◆ **Available records**
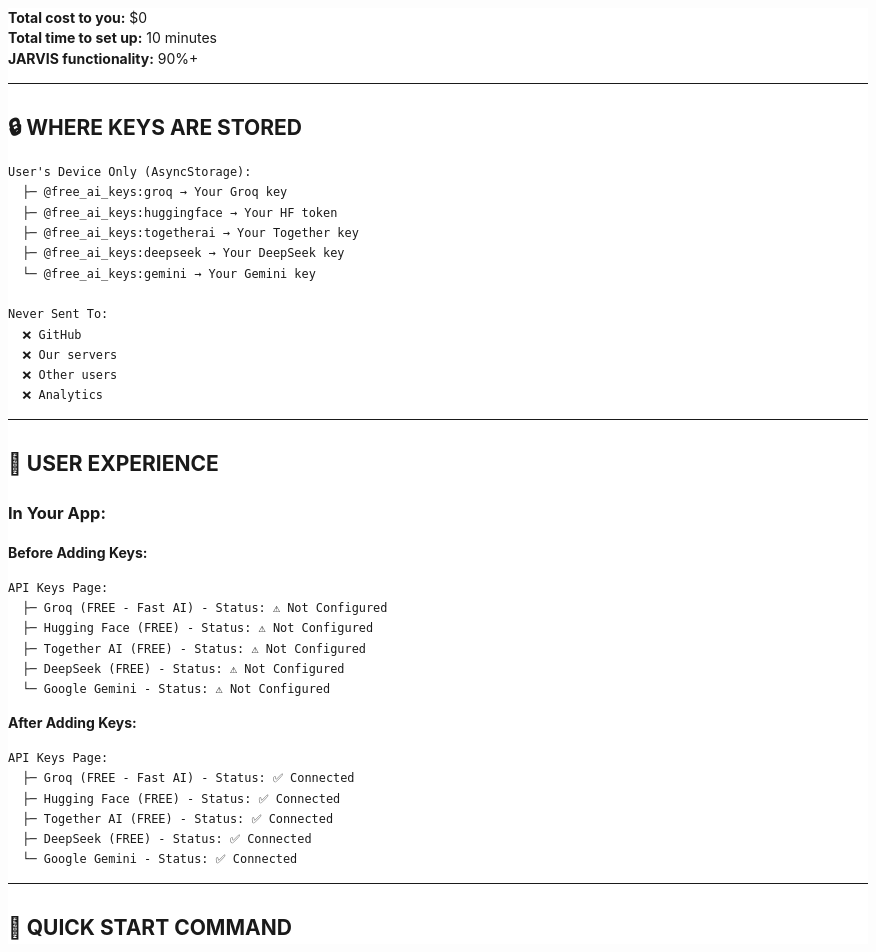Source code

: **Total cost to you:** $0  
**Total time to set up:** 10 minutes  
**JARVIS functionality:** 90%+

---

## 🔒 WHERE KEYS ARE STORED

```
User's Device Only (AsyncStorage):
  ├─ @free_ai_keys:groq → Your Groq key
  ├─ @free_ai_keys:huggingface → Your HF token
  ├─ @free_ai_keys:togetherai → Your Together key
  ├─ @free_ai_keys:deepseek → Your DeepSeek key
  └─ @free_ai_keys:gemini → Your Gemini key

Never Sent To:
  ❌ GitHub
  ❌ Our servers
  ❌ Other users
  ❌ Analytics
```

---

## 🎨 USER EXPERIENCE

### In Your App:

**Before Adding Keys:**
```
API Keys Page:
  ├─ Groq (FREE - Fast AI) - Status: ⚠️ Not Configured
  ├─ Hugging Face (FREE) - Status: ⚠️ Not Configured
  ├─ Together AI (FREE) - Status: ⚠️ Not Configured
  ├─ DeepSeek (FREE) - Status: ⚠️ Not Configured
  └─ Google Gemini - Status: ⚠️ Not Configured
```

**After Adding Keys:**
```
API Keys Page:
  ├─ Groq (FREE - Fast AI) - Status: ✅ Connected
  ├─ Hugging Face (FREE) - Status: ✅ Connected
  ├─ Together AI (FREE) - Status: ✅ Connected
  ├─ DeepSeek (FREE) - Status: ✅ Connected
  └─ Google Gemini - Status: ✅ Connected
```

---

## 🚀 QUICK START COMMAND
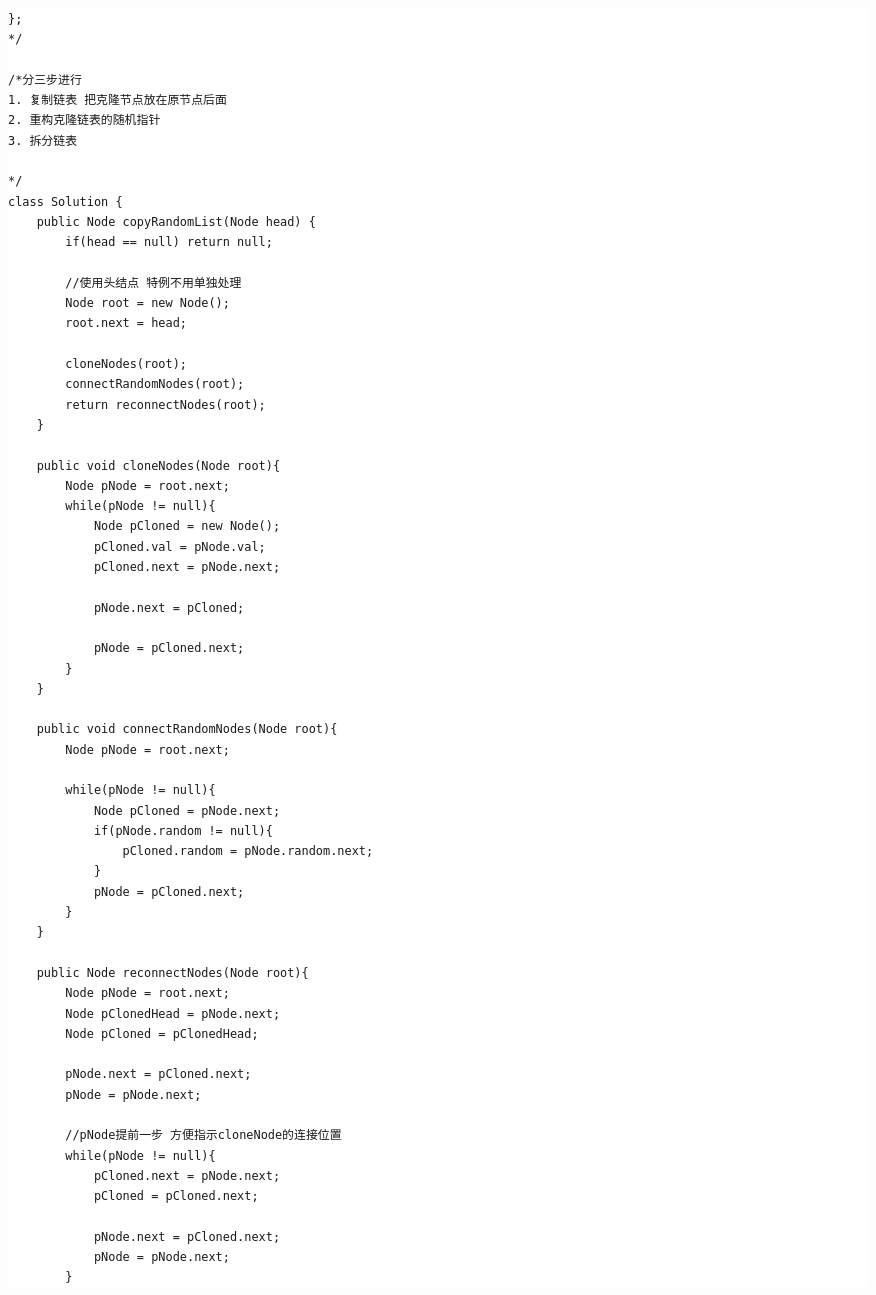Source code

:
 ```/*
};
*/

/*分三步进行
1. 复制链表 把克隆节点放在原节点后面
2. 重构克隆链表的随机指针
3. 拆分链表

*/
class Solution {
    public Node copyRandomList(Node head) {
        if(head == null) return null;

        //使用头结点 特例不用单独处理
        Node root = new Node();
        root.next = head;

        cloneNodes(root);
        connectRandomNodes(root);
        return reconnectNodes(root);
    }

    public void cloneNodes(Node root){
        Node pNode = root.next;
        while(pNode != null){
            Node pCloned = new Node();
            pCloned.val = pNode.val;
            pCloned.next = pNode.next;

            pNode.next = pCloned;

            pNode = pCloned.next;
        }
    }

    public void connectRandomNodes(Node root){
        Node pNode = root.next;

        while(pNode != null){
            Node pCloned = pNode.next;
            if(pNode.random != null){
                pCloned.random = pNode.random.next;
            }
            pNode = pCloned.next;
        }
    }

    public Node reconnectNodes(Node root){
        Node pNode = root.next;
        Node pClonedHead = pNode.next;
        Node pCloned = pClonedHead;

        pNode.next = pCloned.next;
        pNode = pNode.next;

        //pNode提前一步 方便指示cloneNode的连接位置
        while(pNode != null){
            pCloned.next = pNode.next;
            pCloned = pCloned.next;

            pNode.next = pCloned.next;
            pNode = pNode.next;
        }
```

◆ **Work task**
Could you find every line in the records above that contains the word "reconnectNodes" and copy it?

◆ **The answer**
        return reconnectNodes(root);
    public Node reconnectNodes(Node root){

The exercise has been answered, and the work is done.